Problem details - Exclude the pictures and reproduce the remaining data exactly as written.

Source material -
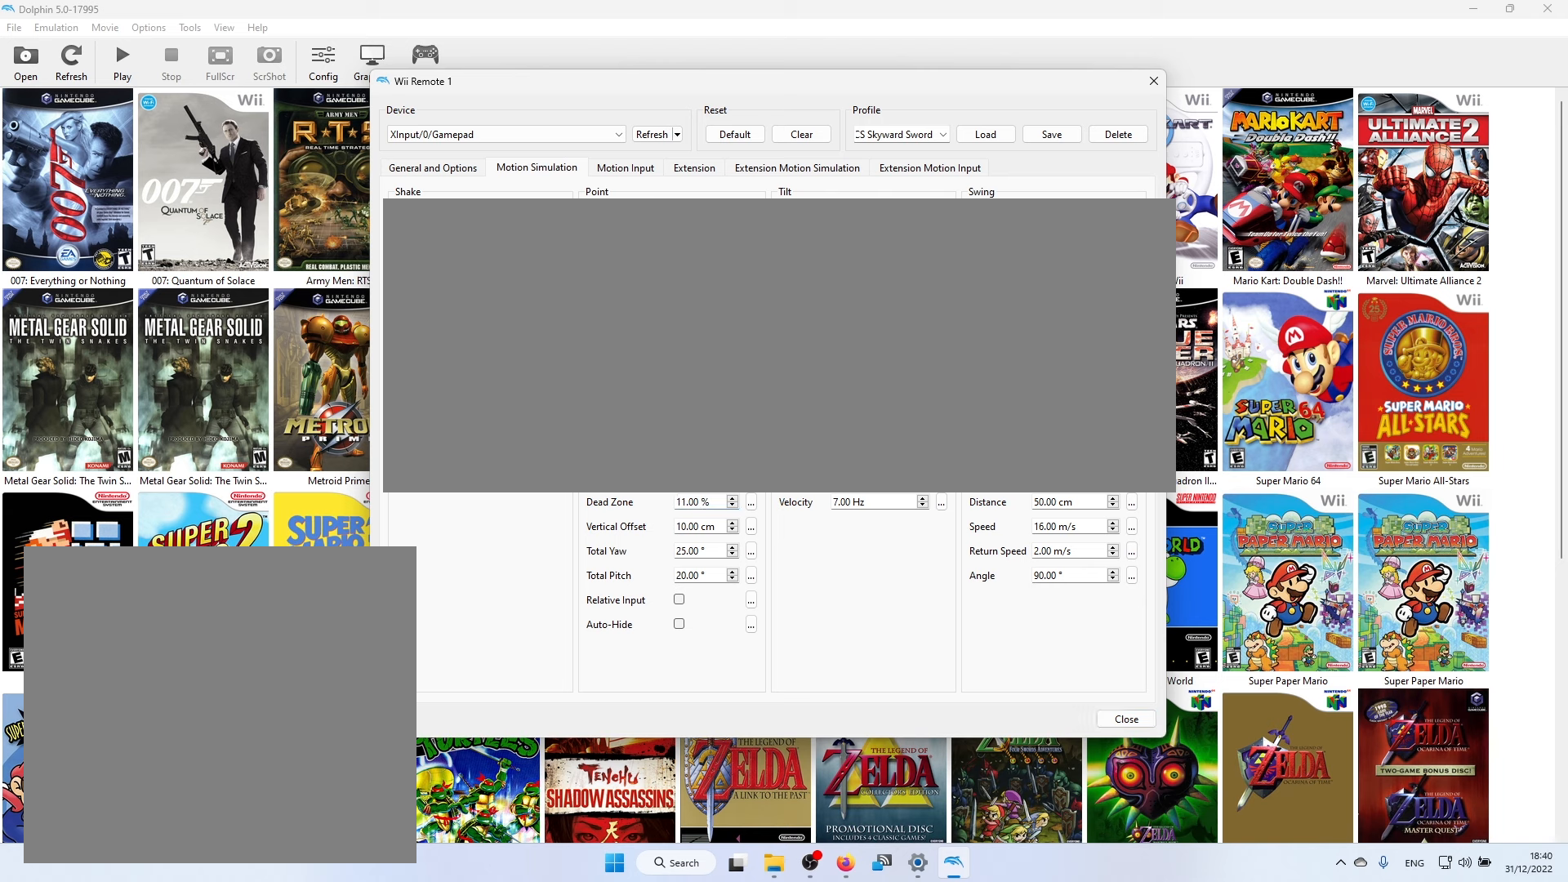
{"buttons": [], "left_stick": "center", "right_stick": "center", "events": []}
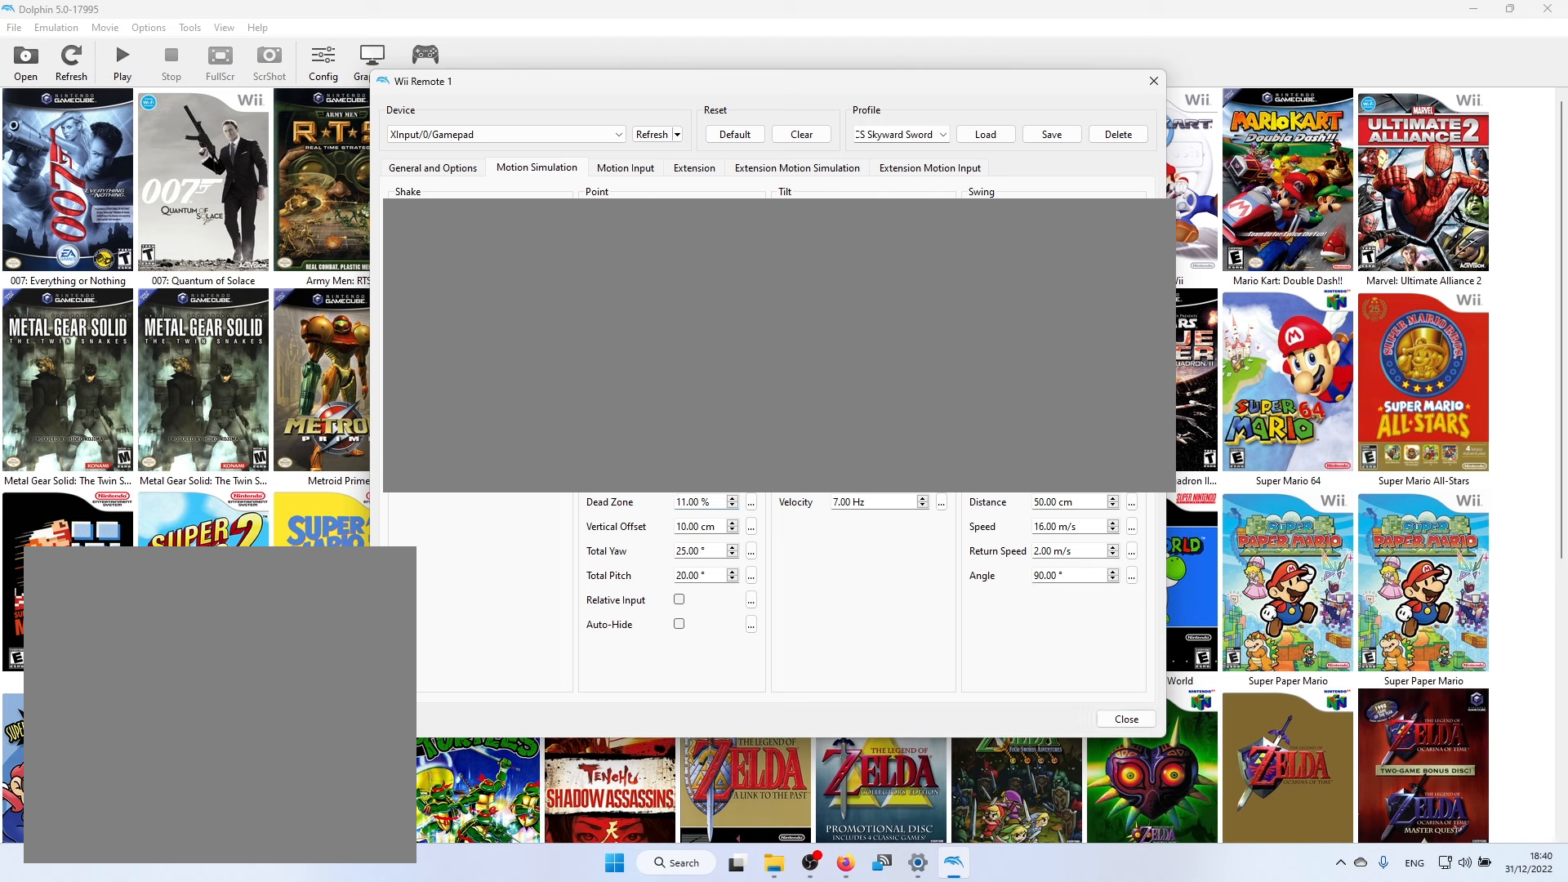
{"buttons": [], "left_stick": "right", "right_stick": "center", "events": [[450, "left_stick", "right"]]}
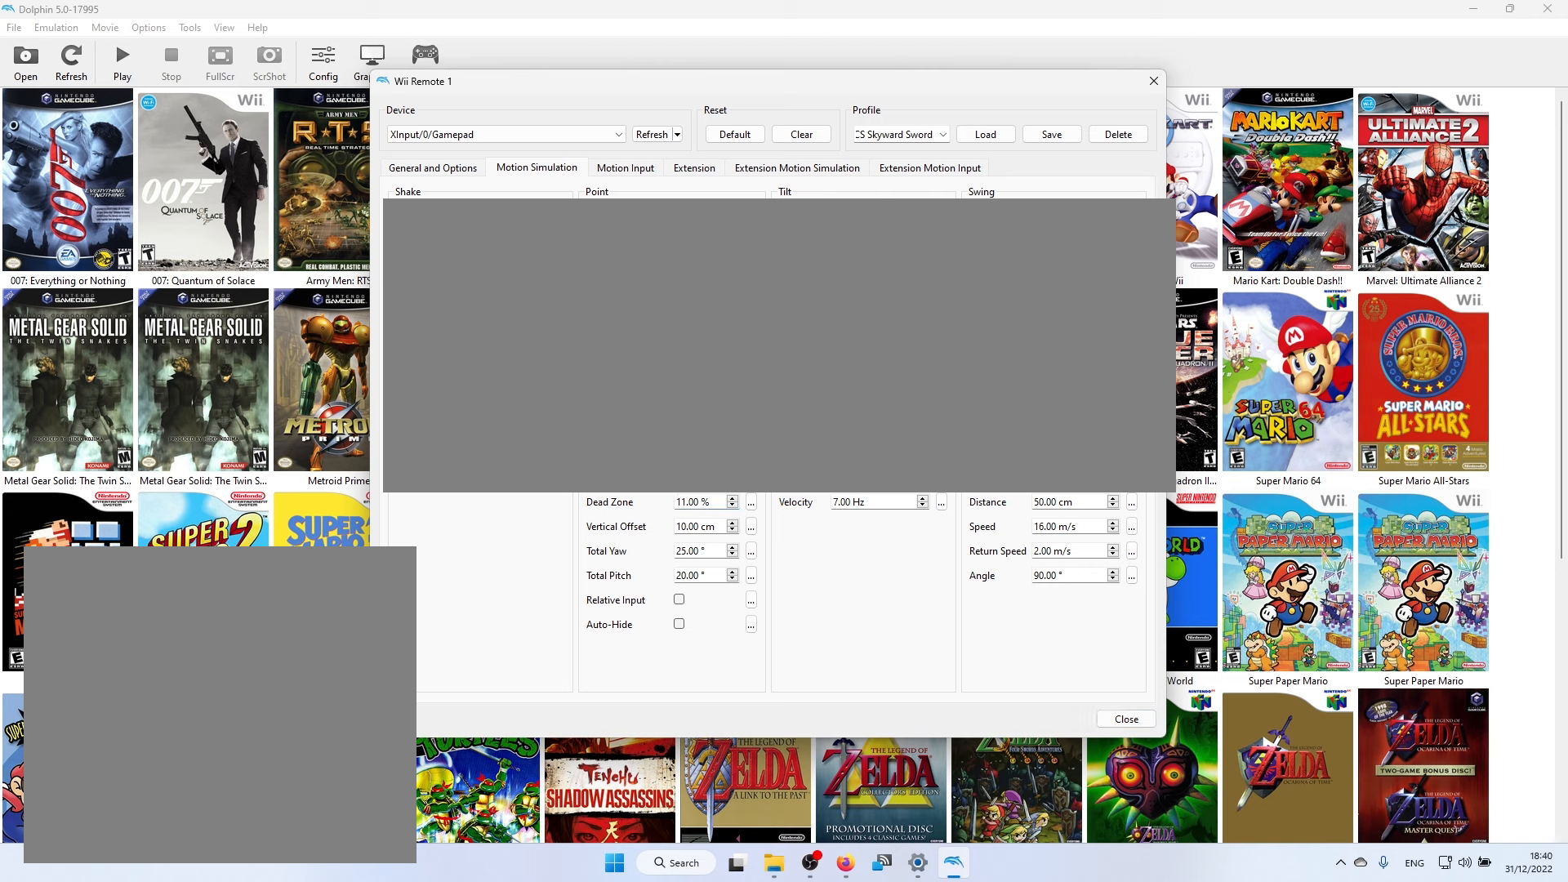
{"buttons": [], "left_stick": "center", "right_stick": "center", "events": [[250, "left_stick", "center"]]}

Solution to the exercise -
{"buttons": [], "left_stick": "center", "right_stick": "center", "events": []}
{"buttons": [], "left_stick": "right", "right_stick": "center", "events": [[450, "left_stick", "right"]]}
{"buttons": [], "left_stick": "center", "right_stick": "center", "events": [[250, "left_stick", "center"]]}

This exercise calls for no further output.